▶ _Entries supplied_:
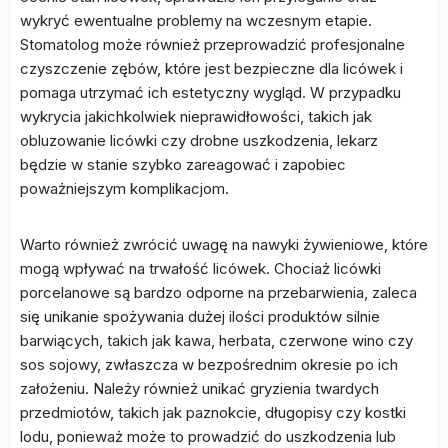
wykryć ewentualne problemy na wczesnym etapie.
Stomatolog może również przeprowadzić profesjonalne
czyszczenie zębów, które jest bezpieczne dla licówek i
pomaga utrzymać ich estetyczny wygląd. W przypadku
wykrycia jakichkolwiek nieprawidłowości, takich jak
obluzowanie licówki czy drobne uszkodzenia, lekarz
będzie w stanie szybko zareagować i zapobiec
poważniejszym komplikacjom.
Warto również zwrócić uwagę na nawyki żywieniowe, które
mogą wpływać na trwałość licówek. Chociaż licówki
porcelanowe są bardzo odporne na przebarwienia, zaleca
się unikanie spożywania dużej ilości produktów silnie
barwiących, takich jak kawa, herbata, czerwone wino czy
sos sojowy, zwłaszcza w bezpośrednim okresie po ich
założeniu. Należy również unikać gryzienia twardych
przedmiotów, takich jak paznokcie, długopisy czy kostki
lodu, ponieważ może to prowadzić do uszkodzenia lub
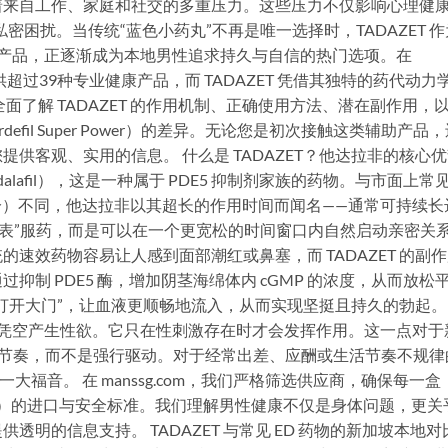
着来自工作、家庭和社交的多重压力。这些压力不仅影响心理健
密困扰。当传统“蓝色小药丸”不再是唯一选择时，TADAZET 作
的优质产品，正逐渐成为本地男性追求持久与自信的热门选项。在
提供超过39种专业健康产品，而 TADAZET 凭借其独特的药代动力
面了解 TADAZET 的作用机制、正确使用方法、潜在副作用，
 Vardefil Super Power）的差异。无论您是初次接触这类辅助产品
供客观、实用的信息。 什么是 TADAZET？他达拉非的核心
dalafil），这是一种属于 PDE5 抑制剂家族的药物。与市面上常
主要成分）不同，他达拉非以其超长的作用时间而闻名——通常可持续长
“掐表”服药，而是可以在一个更宽松的时间窗口内自然启动亲密关
速效药物容易让人感到面部潮红或鼻塞，而 TADAZET 的副
制 PDE5 酶，增加阴茎海绵体内 cGMP 的浓度，从而放松
打开大门”，让血液更顺畅地流入，从而实现坚挺且持久的勃起。
不会凭空产生性欲。它只在性刺激存在时才会发挥作用。这一点对于
然节奏，而不是强行驱动。对于经常出差、应酬或生活节奏不规律
大福音。 在 manssg.com，我们严格筛选供应商，确保每一盒
HSA）的进口与安全标准。我们理解男性健康不仅是身体问题，更关
明的信息支持。 TADAZET 与常见 ED 药物的新加坡本地对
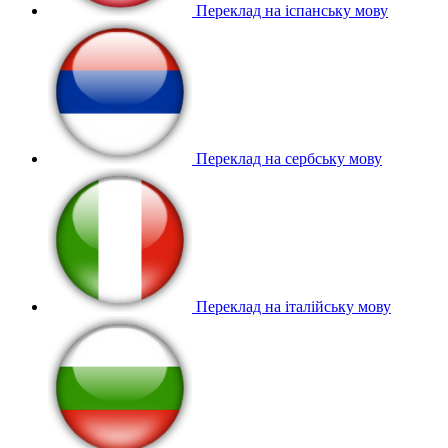
Переклад на іспанську мову
Переклад на сербську мову
Переклад на італійську мову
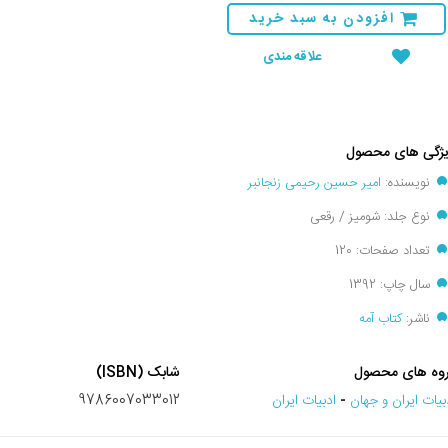
افزودن به سبد خرید
علاقه مندی
ژگی های محصول
نویسنده:
امیر حسین رحیمی زنجانبر
نوع جلد: شومیز / رقعی
تعداد صفحات: 120
سال چاپ: 1392
ناشر:
کتاب آمه
وه های محصول
شابک (ISBN)
بيات ايران و جهان
-
ادبیات ایران
9786007033012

▶ _What the task requires_:
Word for word, set down the lines from the line with "供客观、实用的信息。 什么是 TADAZET？他达拉非的核心" through the last line of the entries, and nothing else; the pictures stay out.

▶ _Response to the exercise_:
供客观、实用的信息。 什么是 TADAZET？他达拉非的核心
dalafil），这是一种属于 PDE5 抑制剂家族的药物。与市面上常
主要成分）不同，他达拉非以其超长的作用时间而闻名——通常可持续长
“掐表”服药，而是可以在一个更宽松的时间窗口内自然启动亲密关
速效药物容易让人感到面部潮红或鼻塞，而 TADAZET 的副
制 PDE5 酶，增加阴茎海绵体内 cGMP 的浓度，从而放松
打开大门”，让血液更顺畅地流入，从而实现坚挺且持久的勃起。
不会凭空产生性欲。它只在性刺激存在时才会发挥作用。这一点对于
然节奏，而不是强行驱动。对于经常出差、应酬或生活节奏不规律
大福音。 在 manssg.com，我们严格筛选供应商，确保每一盒
HSA）的进口与安全标准。我们理解男性健康不仅是身体问题，更关
明的信息支持。 TADAZET 与常见 ED 药物的新加坡本地对
Переклад на іспанську мову
Переклад на сербську мову
Переклад на італійську мову
افزودن به سبد خرید
علاقه مندی
ژگی های محصول
نویسنده:
امیر حسین رحیمی زنجانبر
نوع جلد: شومیز / رقعی
تعداد صفحات: 120
سال چاپ: 1392
ناشر:
کتاب آمه
وه های محصول
شابک (ISBN)
بيات ايران و جهان
-
ادبیات ایران
9786007033012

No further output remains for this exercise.